### Reading text
════════

Large database file

Faky · October 10, 2017, 4:23pm

Hi,
im currenty using the latest version of Seafile on Raspberry Pi (6.2.2). This was upgraded a couple of times so I don’t know when the problem started, but I presume sometime between 5.x and 6.2.2.

Issue that I have is with the database size. While actual data I have in Seafile is around 6 GB in size (checked from web page), database is using a whooping 46 GB ( I have set it to 2 x 20 GB because I have two users)
Its not so much an issue with size on disk, but when I make a backup this means server is down for quite a while (100MB network) and each backup is 40 GB in size.

The script I use to backup data goes like this (I am using it for like forever and it always worked fine). I have also tried manual garbage collection with -r parameter with no difference whatsoever.

#!/bin/bash
BACKUPDIR=/home/RaspberryPiBackup
SEAFILEDIR=/home/seafile
SEAFILEDATA=/mnt/USB64G/seafile-data

#remove old backups
find $BACKUPDIR/SeaFile* -mtime +15 -exec rm {} ;

#stop seafile
$SEAFILEDIR/seafile-server-latest/seafile.sh stop
sleep 2
$SEAFILEDIR/seafile-server-latest/seahub.sh stop
sleep 2
$SEAFILEDIR/seafile-server-latest/seaf-gc.sh
sleep 2

#backup seafiledir
tar -zcvf $BACKUPDIR/SeaFileDir_date +"%Y-%m-%d-%H-%M-%S".tar.gz $SEAFILEDIR
tar -zcvf $BACKUPDIR/SeaFileData_date +"%Y-%m-%d-%H-%M-%S".tar.gz $SEAFILEDATA

#start seafile
$SEAFILEDIR/seafile-server-latest/seafile.sh start
sleep 15
$SEAFILEDIR/seafile-server-latest/seahub.sh start
sleep 2

Anyone have the same problem or knows how to “fix” this? Thanks in advance for any help.

holantomas · October 10, 2017, 4:55pm

First of all. Folder seafile-data is not database. There are file content blocks.

Seafile, keeping removed data. Every library have settings where you can trash deleted files, and setup history time.

I recommend, use rsync for backup. You don’t have to remove old backups a copy whole seafile-data directory. rsync copy only changed files.

https://manual.seafile.com/maintain/seafile_gc.html

If you set history length limit on some libraries, the out-dated blocks in those libraries will also be removed.

shoeper · October 10, 2017, 11:33pm

Agree, as I’m not 100% sure if the GC stuff is understood right. Here in other words:

To free any disk space one needs to define a data retention period for each library in seahub (once per library as long as one is not satisfied with the defaults) and run seaf-gc (on regular basis).

Faky · October 11, 2017, 5:28pm

Ohhh, thank you for the explanation, now it makes sense. You can mark this topic as resolved. Now i just have to figure how to use rsync copy

holantomas · October 12, 2017, 4:54am

Glad to help you. You have to mark reply as solution.

gogofc · February 3, 2022, 10:34am

So you think I should stop the seafile.and seahub while doing rsync to remote, in case a library is being changed at the moment of rsync, or is it fine and rsync will just sync changes the next day

holantomas · February 3, 2022, 11:55am

It’s really hard to say this.

Yes - You will be sure about data consistency (Data vs Database)
No - Consistency will break, but nothing what seaf-fsck cannot deal with.

Seafile chunks files to small bits and save them on disk(seafile-data folder) with hash signature. This hash is saved to database(mysql, sqllite …).

════════

### Listed entries

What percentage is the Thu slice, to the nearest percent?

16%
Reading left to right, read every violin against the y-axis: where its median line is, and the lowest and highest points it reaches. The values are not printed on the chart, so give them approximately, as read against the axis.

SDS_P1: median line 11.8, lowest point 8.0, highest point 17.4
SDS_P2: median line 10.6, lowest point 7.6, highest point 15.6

════════

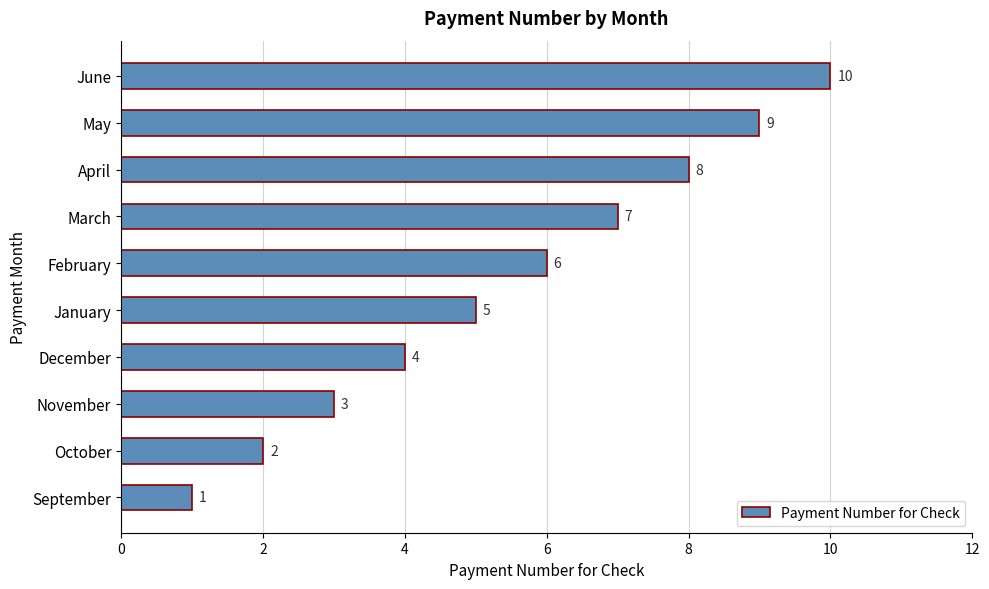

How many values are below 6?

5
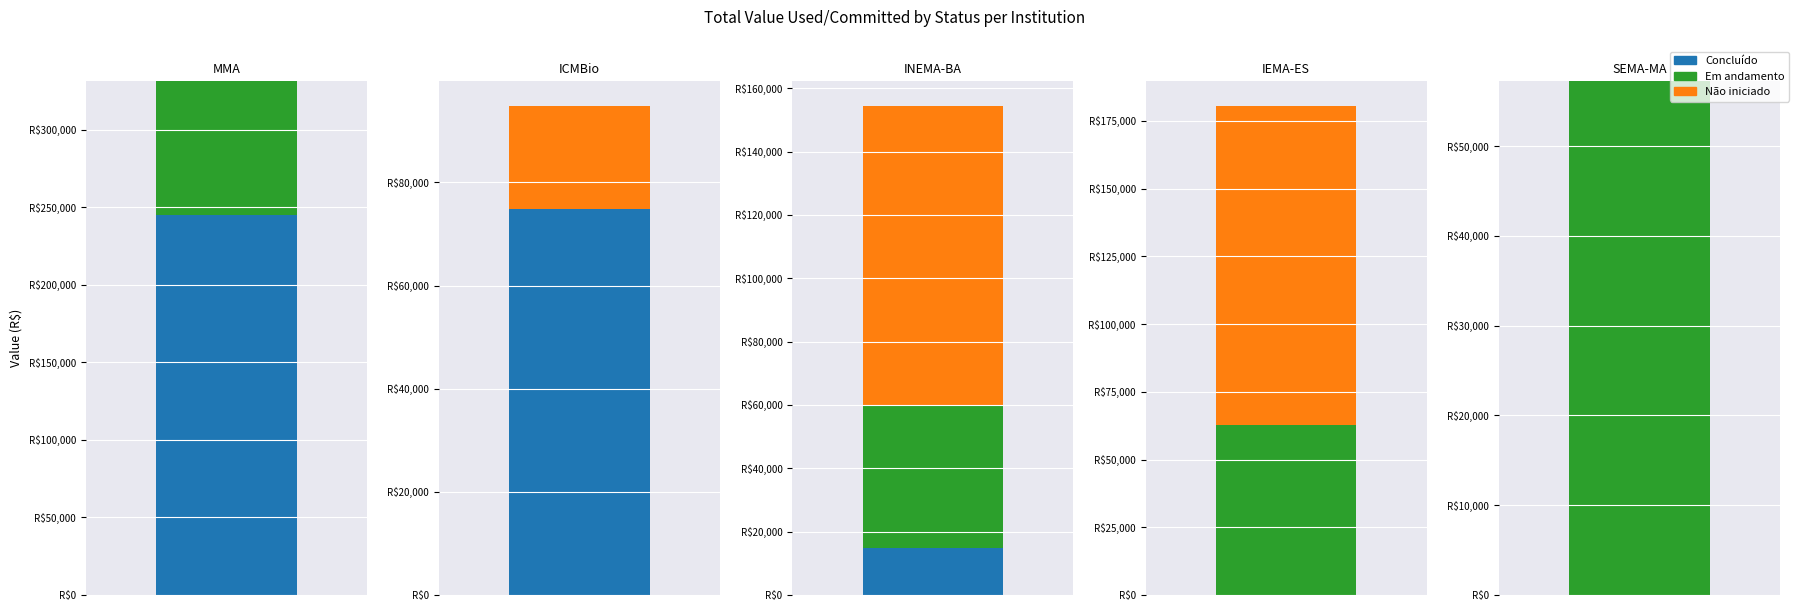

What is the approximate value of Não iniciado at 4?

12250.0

════════

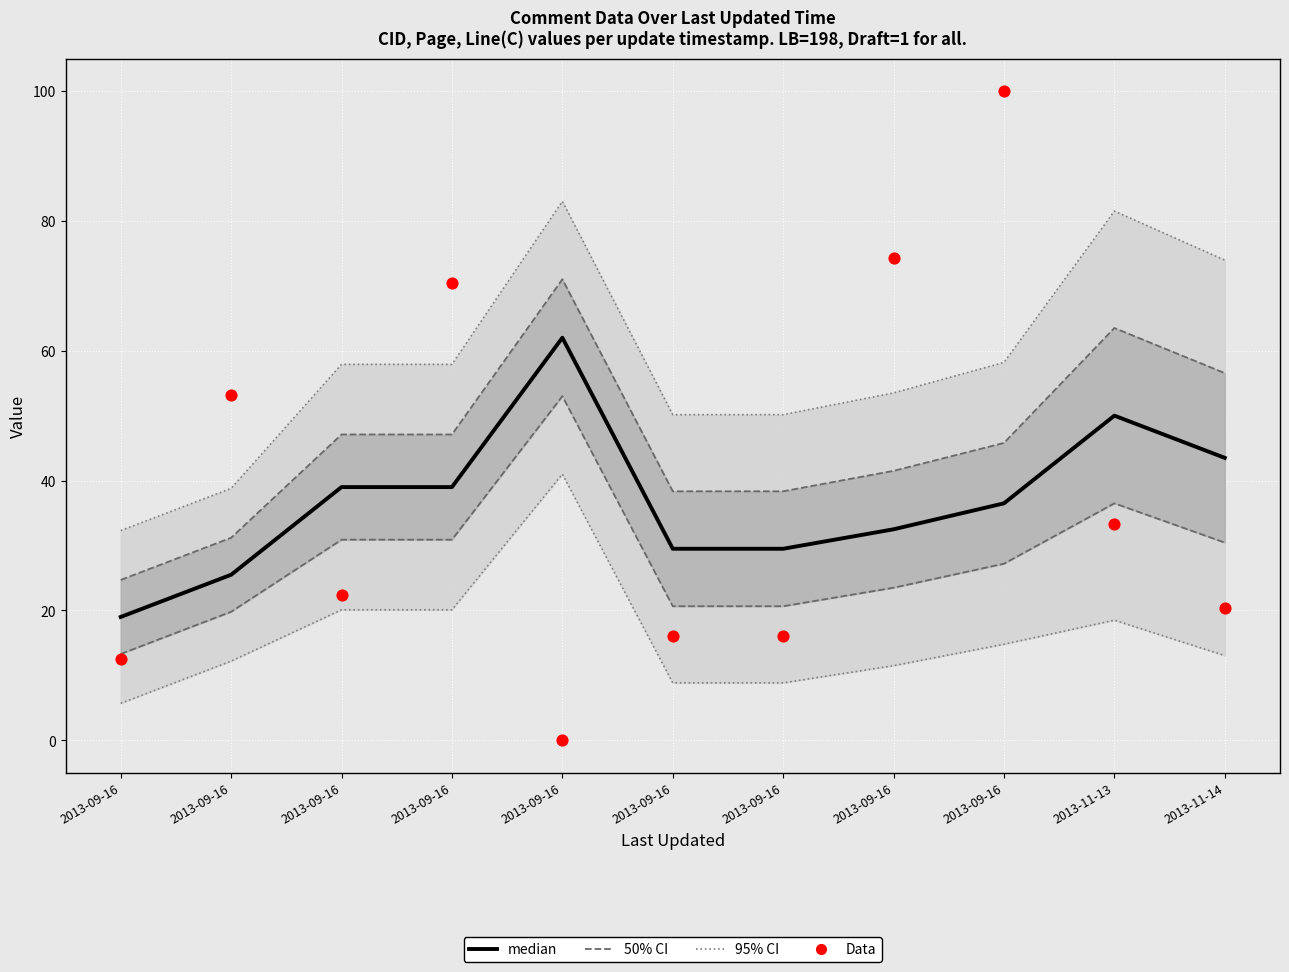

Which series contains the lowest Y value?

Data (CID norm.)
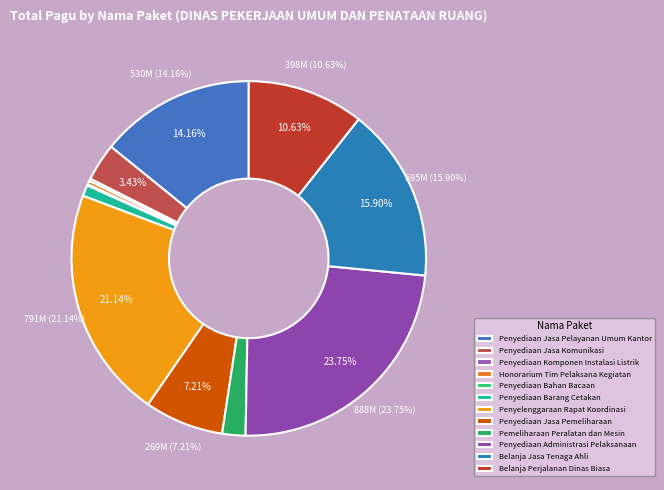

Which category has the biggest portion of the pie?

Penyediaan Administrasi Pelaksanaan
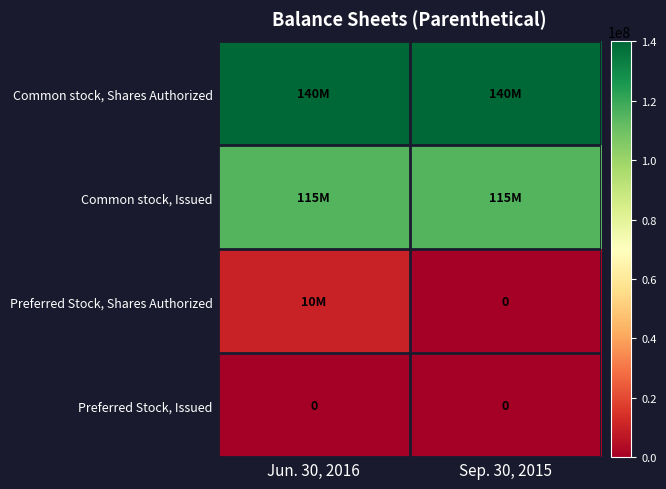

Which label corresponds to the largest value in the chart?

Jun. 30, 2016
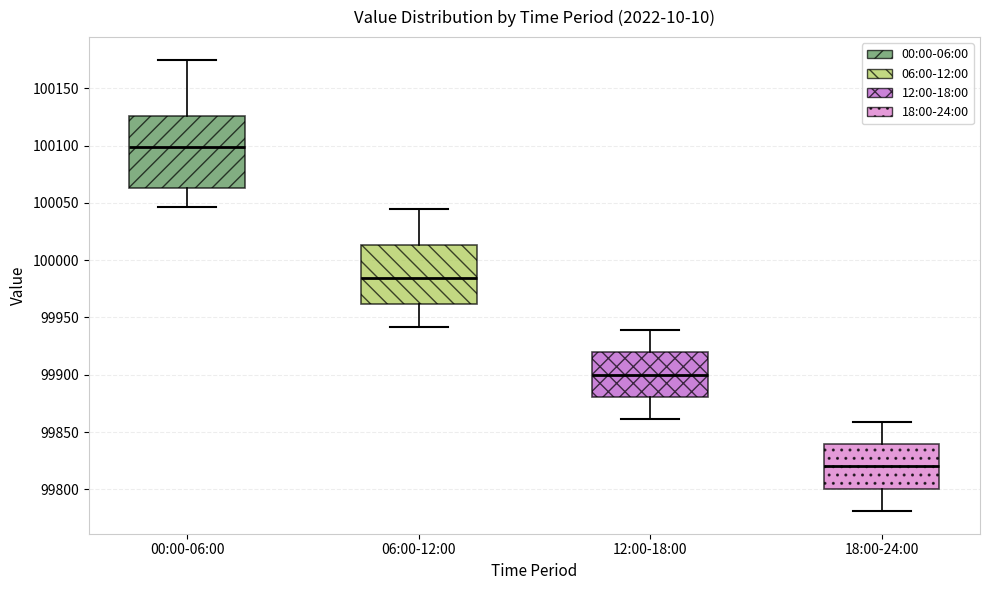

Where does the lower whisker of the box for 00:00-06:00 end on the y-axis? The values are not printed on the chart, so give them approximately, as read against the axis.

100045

════════

### What to do
Please return the passage of the Seafile forum thread from "Anyone have the" up to and including "only changed files.", copied word for word.

### Answer below
Anyone have the same problem or knows how to “fix” this? Thanks in advance for any help.

holantomas · October 10, 2017, 4:55pm

First of all. Folder seafile-data is not database. There are file content blocks.

Seafile, keeping removed data. Every library have settings where you can trash deleted files, and setup history time.

I recommend, use rsync for backup. You don’t have to remove old backups a copy whole seafile-data directory. rsync copy only changed files.